A história de Steiner mantém, pois, toda a sua pertinência e actualidade. Como verá quem suportar viver e ver sem se fechar os olhos. Mas ela sugere bem de que ordem superior é que são os precisos e já experimentados meios que a alternativa única é capaz de levar vencedora. Mesmo que a alegria custe os olhos da cara.

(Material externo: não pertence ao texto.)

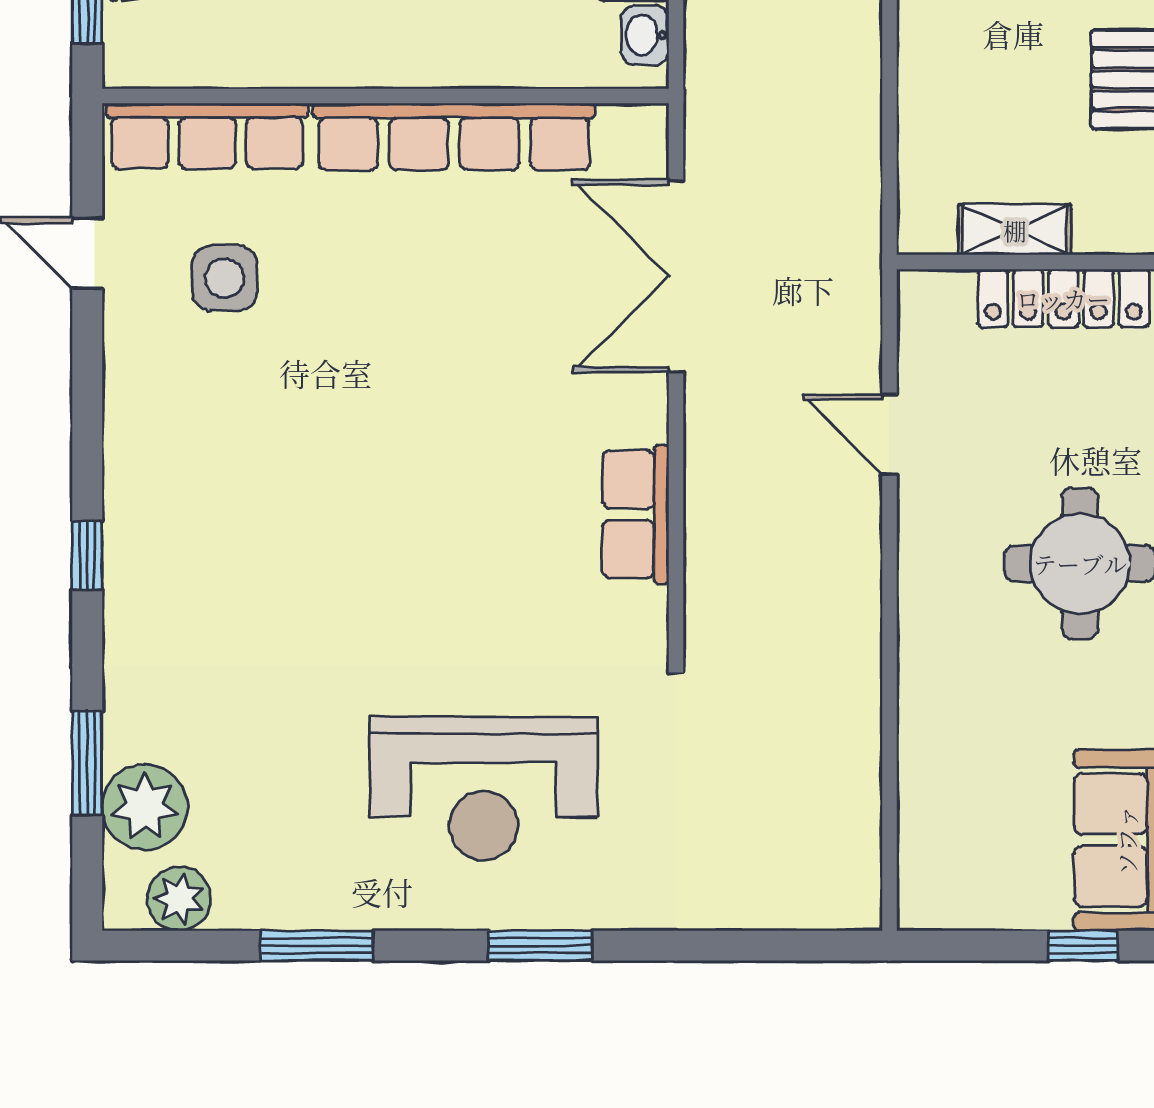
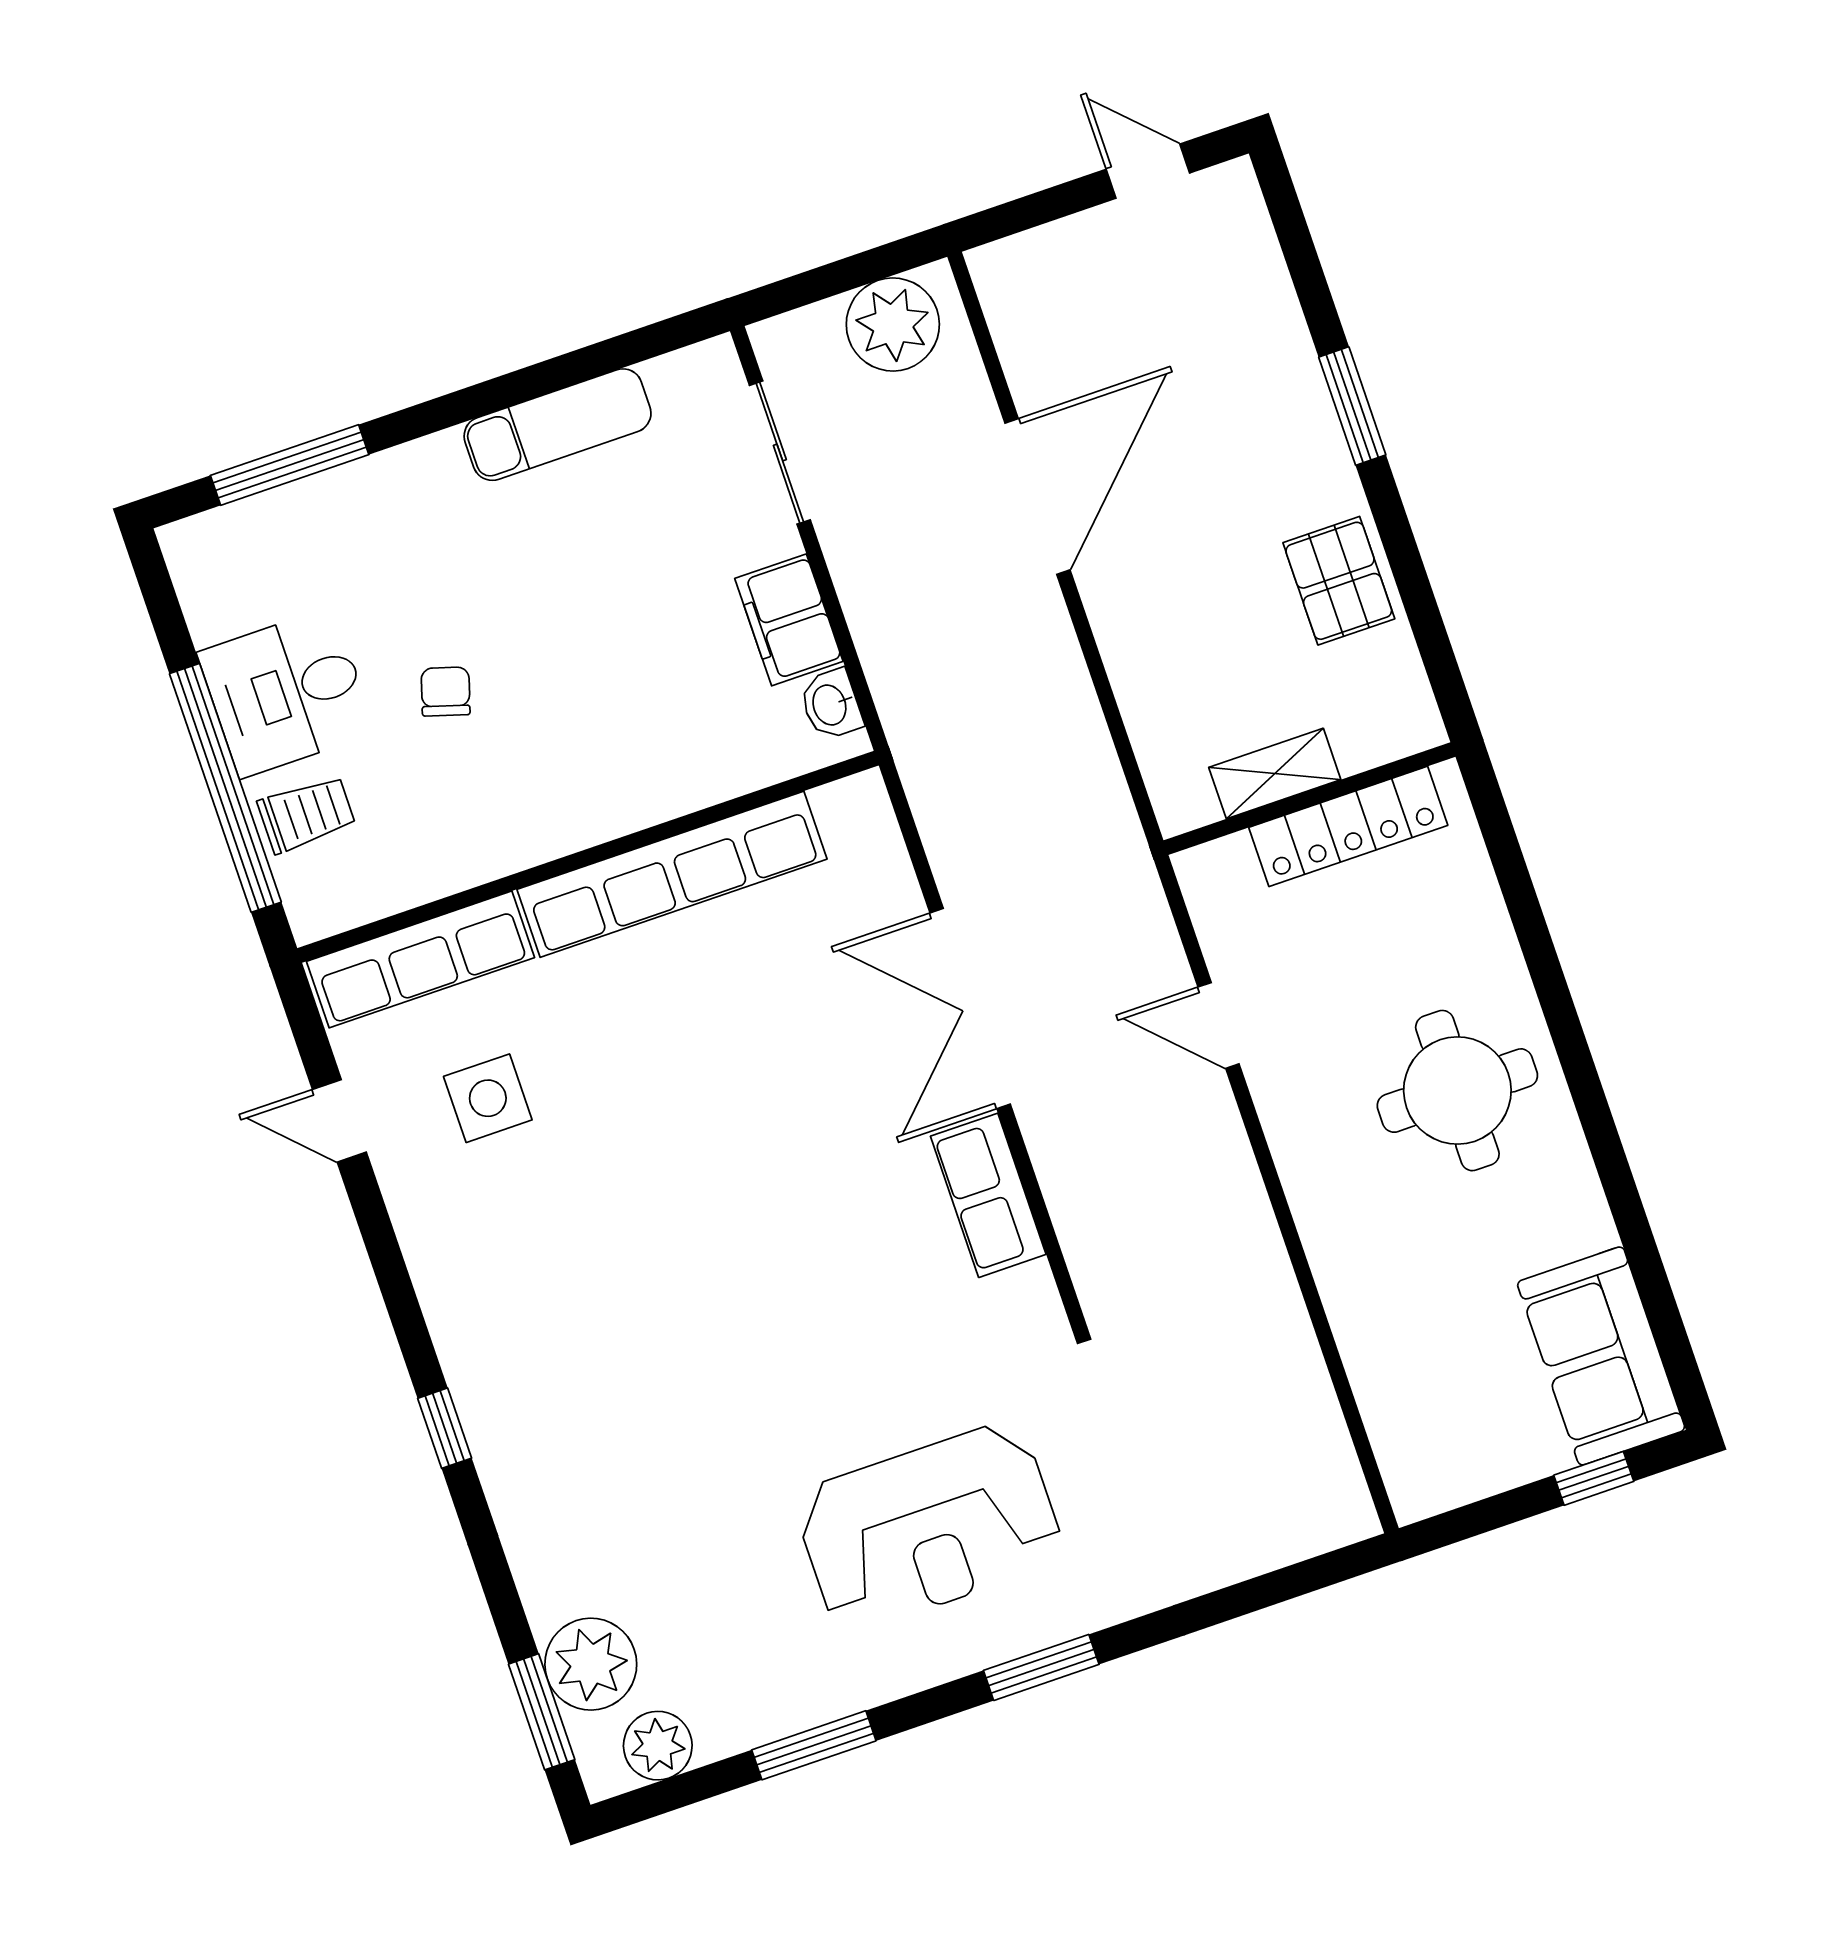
double door: (676, 276) -> (970, 1008), moved
window: (87, 763) -> (542, 1712), moved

Seja a última palavra com que Steiner termina a minha enfática e terminal encomendação aos eventuais leitores deste postal – principalmente os mais jovens, aos quais já estão e irão ser pedidos os maiores sacrifícios. – Não tenham medo! Não desistam de se preparar bem e bem procurar, com determinado e desinteressado amor : o que mais custa é o que mais vale, e melhor sabe.
Eis o conto:
« Nos tempos de Brejnev – já não era o pior, era ainda gravíssimo, mas já não era o regime de Estaline -, havia uma jovem mulher russa numa universidade, especialista em literatura romântica inglesa. Essa mulher jovem foi metida numa cela, sem luz, sem papel nem lápis, na sequência duma denúncia idiota e completamente falsa. Ela sabia de cor o Don Juan, de Byron (trinta mil versos ou mais). Na escuridão da cela, pôs-se a traduzi-lo mentalmente em rimas russas. Quando saiu da prisão, havia perdido a vista. Ditou a tradução que memorizara a uma amiga: é hoje a melhor tradução russa de Byron.
Perante isto, digo de mim para mim várias coisas; e, para começar, que o espírito humano é indestrutível, totalmente.
Em segundo lugar, que a poesia pode salvar o homem. Até mesmo no impossível.
Em terceiro lugar, que uma tradução, apesar da sua imperfeição humana, traduz aquilo que traduz: o que é uma outra maneira de dizer que a linguagem e a realidade mantêm uma relação que as liga.
E, em quarto lugar, digo-me que devemos sentir uma grande alegria.»